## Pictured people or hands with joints
□ □ □ □ □

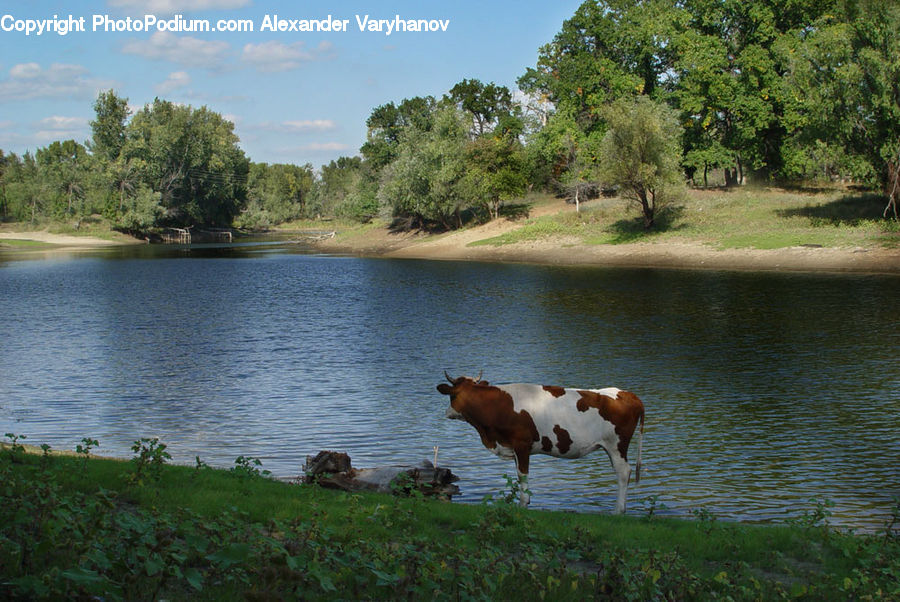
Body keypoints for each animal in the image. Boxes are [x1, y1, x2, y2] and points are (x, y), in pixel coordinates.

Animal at [437, 372, 645, 513]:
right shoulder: (514, 448)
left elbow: (523, 476)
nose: (446, 412)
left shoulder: (522, 444)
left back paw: (618, 510)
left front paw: (523, 505)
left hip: (617, 445)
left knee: (623, 472)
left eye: (452, 396)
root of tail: (628, 394)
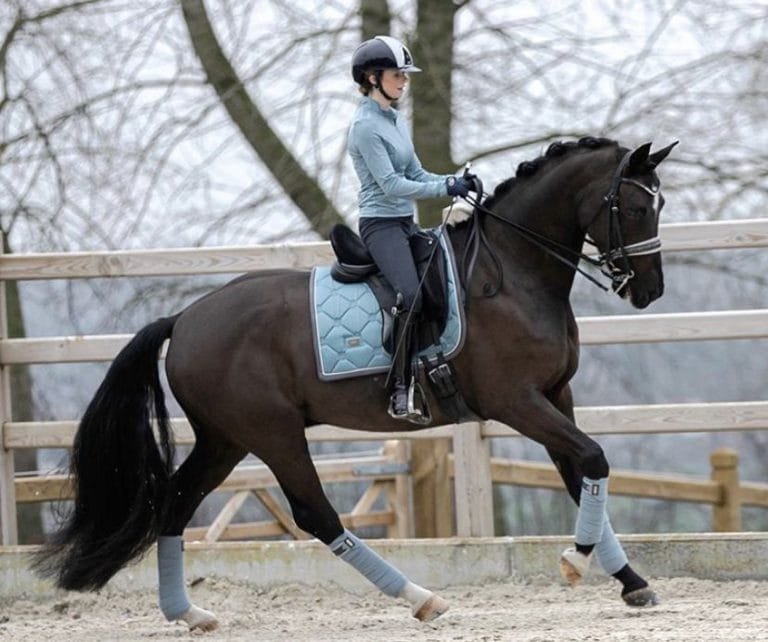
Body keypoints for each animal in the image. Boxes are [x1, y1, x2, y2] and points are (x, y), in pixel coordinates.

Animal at [33, 136, 677, 632]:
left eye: (660, 203)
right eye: (634, 207)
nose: (650, 290)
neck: (513, 273)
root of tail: (186, 319)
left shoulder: (555, 395)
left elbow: (581, 471)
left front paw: (631, 581)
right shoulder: (515, 401)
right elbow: (592, 459)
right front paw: (576, 561)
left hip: (225, 439)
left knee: (174, 500)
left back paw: (186, 613)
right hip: (272, 434)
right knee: (316, 515)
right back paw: (421, 599)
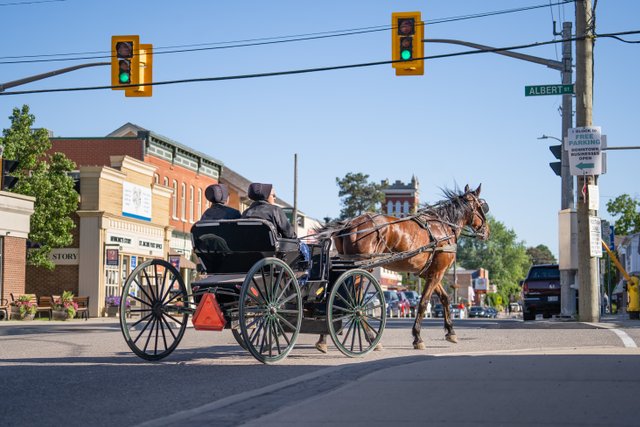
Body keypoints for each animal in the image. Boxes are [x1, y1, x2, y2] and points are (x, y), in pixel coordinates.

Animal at [316, 184, 490, 352]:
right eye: (482, 206)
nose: (487, 231)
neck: (443, 227)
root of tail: (349, 224)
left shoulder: (430, 273)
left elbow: (445, 298)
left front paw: (451, 332)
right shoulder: (437, 273)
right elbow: (423, 302)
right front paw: (417, 337)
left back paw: (323, 339)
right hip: (362, 269)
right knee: (354, 302)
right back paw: (371, 337)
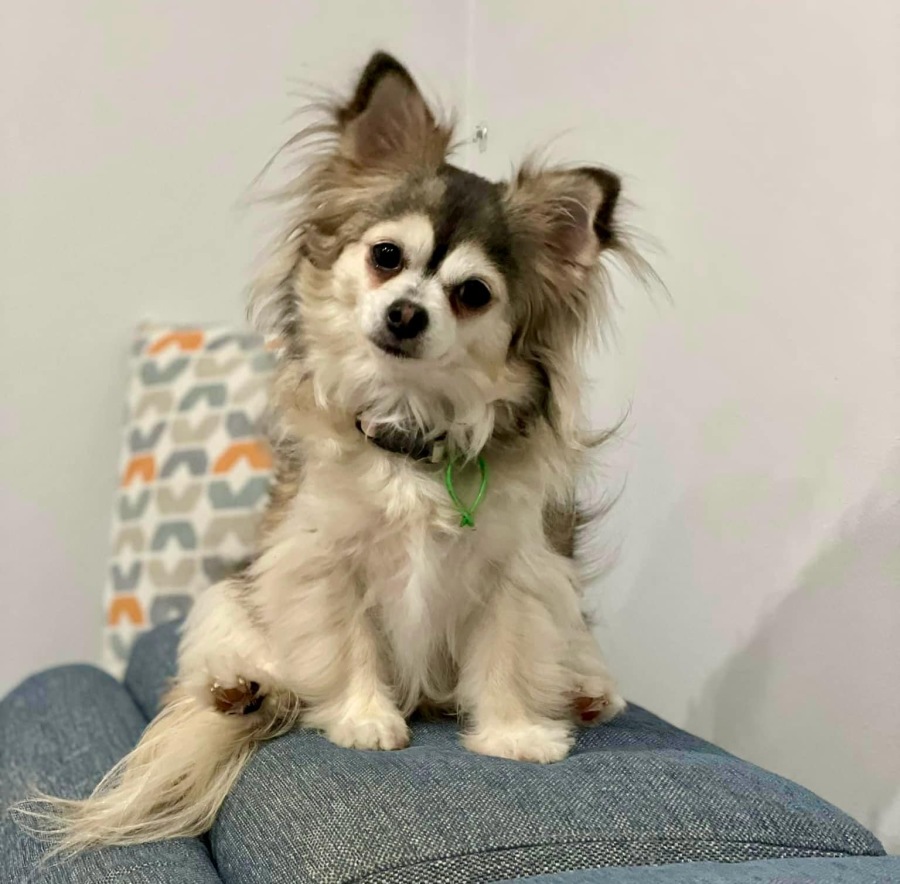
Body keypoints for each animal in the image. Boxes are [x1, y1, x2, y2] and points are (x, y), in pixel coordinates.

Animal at [24, 51, 637, 853]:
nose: (405, 313)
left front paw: (515, 734)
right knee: (226, 632)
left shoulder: (521, 572)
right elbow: (345, 643)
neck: (410, 442)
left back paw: (589, 691)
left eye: (473, 294)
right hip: (239, 588)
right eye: (386, 256)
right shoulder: (317, 557)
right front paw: (363, 718)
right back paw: (239, 681)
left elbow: (511, 651)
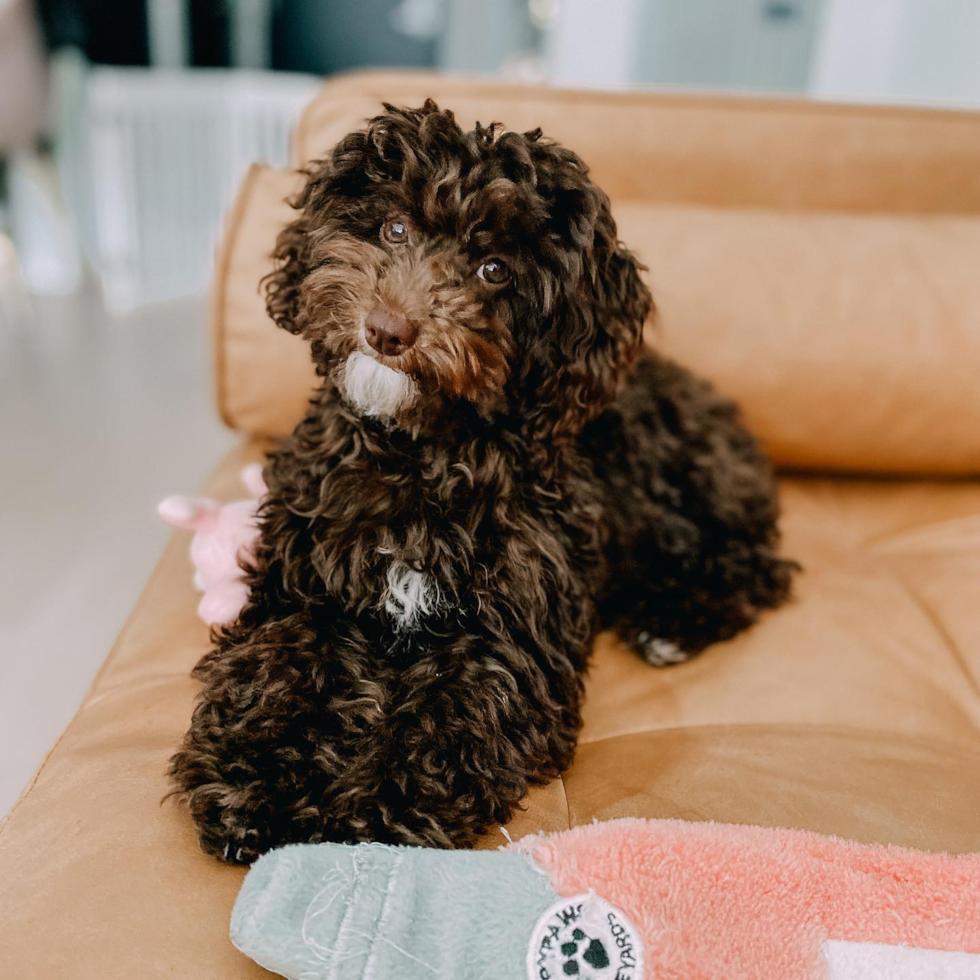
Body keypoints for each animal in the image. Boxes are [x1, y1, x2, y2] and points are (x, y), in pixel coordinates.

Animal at [168, 101, 796, 864]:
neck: (416, 455)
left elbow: (451, 714)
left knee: (753, 567)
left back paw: (669, 622)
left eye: (494, 269)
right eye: (394, 228)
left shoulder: (510, 642)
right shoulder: (302, 591)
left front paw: (370, 809)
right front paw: (250, 780)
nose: (388, 330)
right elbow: (273, 666)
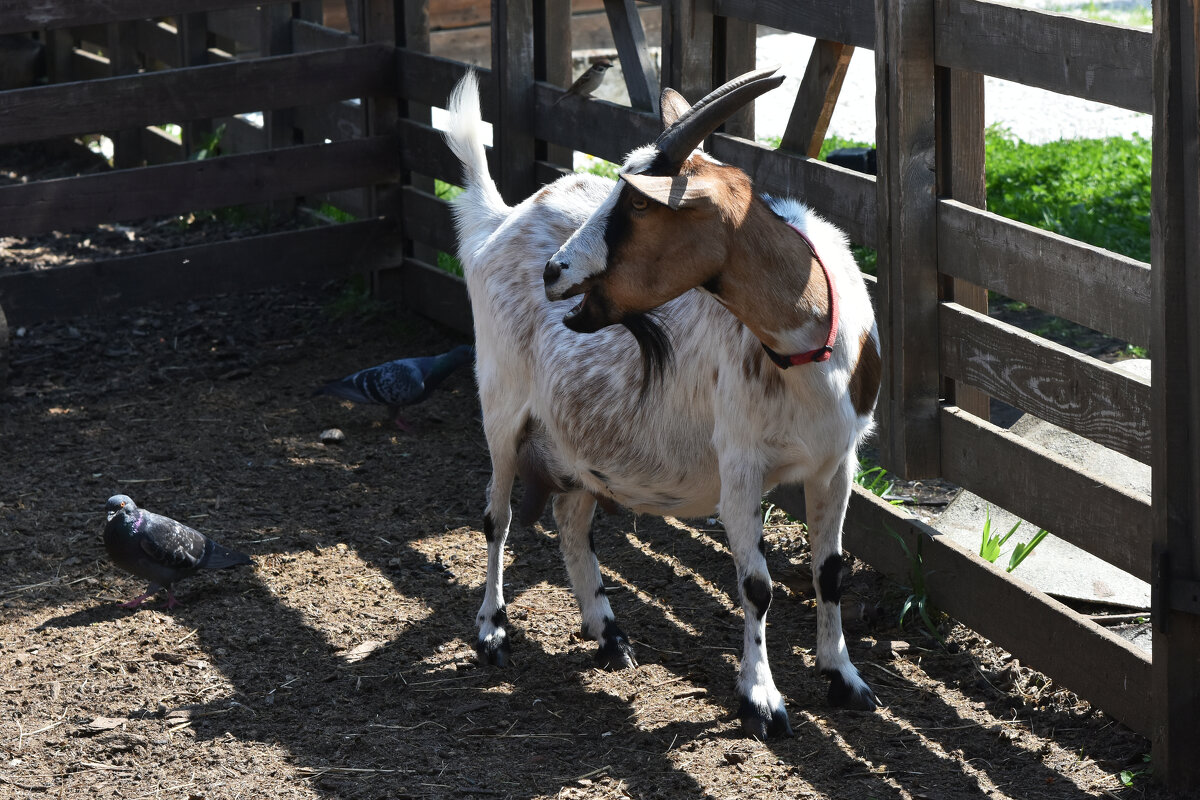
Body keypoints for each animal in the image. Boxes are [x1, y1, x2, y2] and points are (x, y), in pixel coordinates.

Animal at [446, 65, 888, 743]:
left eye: (635, 203)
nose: (554, 271)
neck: (808, 348)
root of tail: (499, 222)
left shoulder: (838, 462)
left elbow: (830, 570)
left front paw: (845, 679)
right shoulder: (740, 466)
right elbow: (757, 585)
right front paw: (761, 698)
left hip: (575, 435)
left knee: (570, 519)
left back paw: (608, 634)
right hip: (501, 401)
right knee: (497, 515)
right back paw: (493, 630)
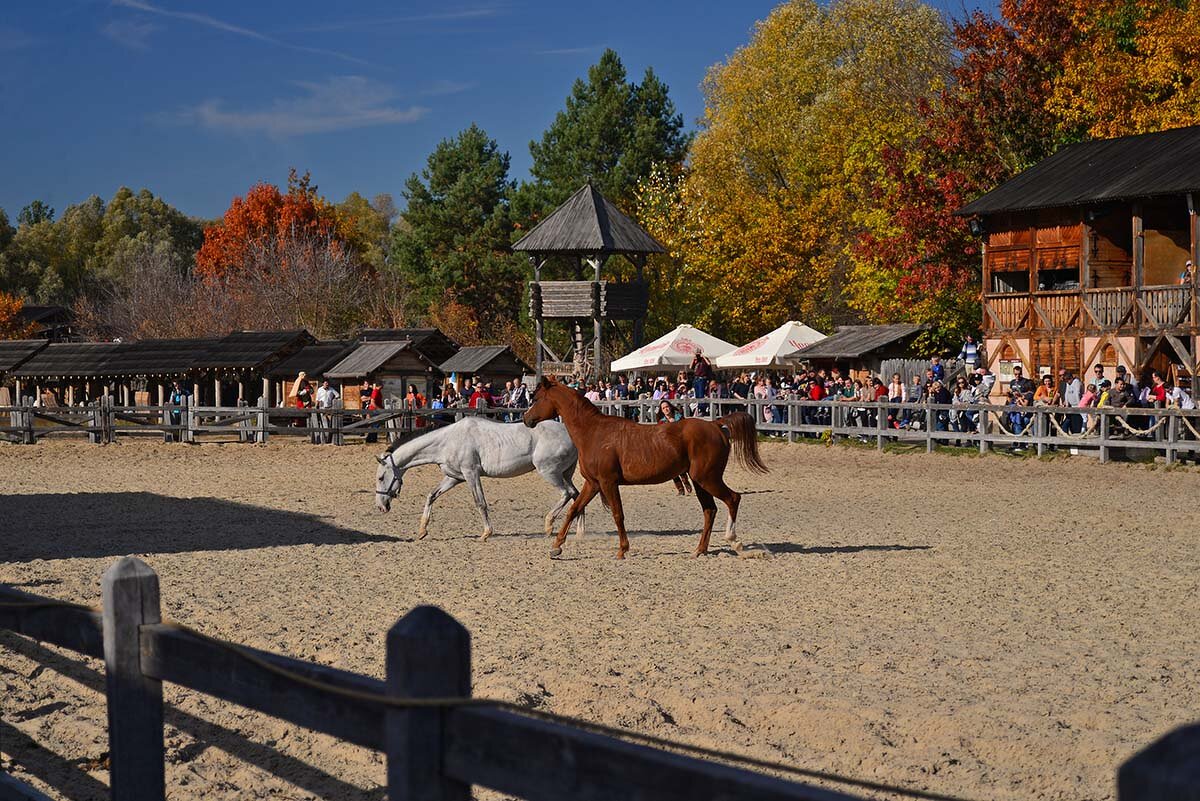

□ □ □ □ □

## WHAT THE TASK ASKS
Look above for the line with "right knee: (316, 515)" and the line with "right front paw: (417, 337)". Copy them and every line between, exactly, but no pictures.

## WRITTEN SOLUTION
right knee: (316, 515)
right back paw: (421, 599)
Body keypoints for each animal in the image. Boxes are [x1, y1, x2, y2] and points are (x, y), in pixel coordinates.

Animal at [316, 184, 490, 352]:
right eye: (482, 206)
nose: (487, 231)
neck: (443, 227)
root of tail: (349, 224)
left shoulder: (430, 273)
left elbow: (445, 298)
left front paw: (451, 332)
right shoulder: (437, 273)
right elbow: (423, 302)
right front paw: (417, 337)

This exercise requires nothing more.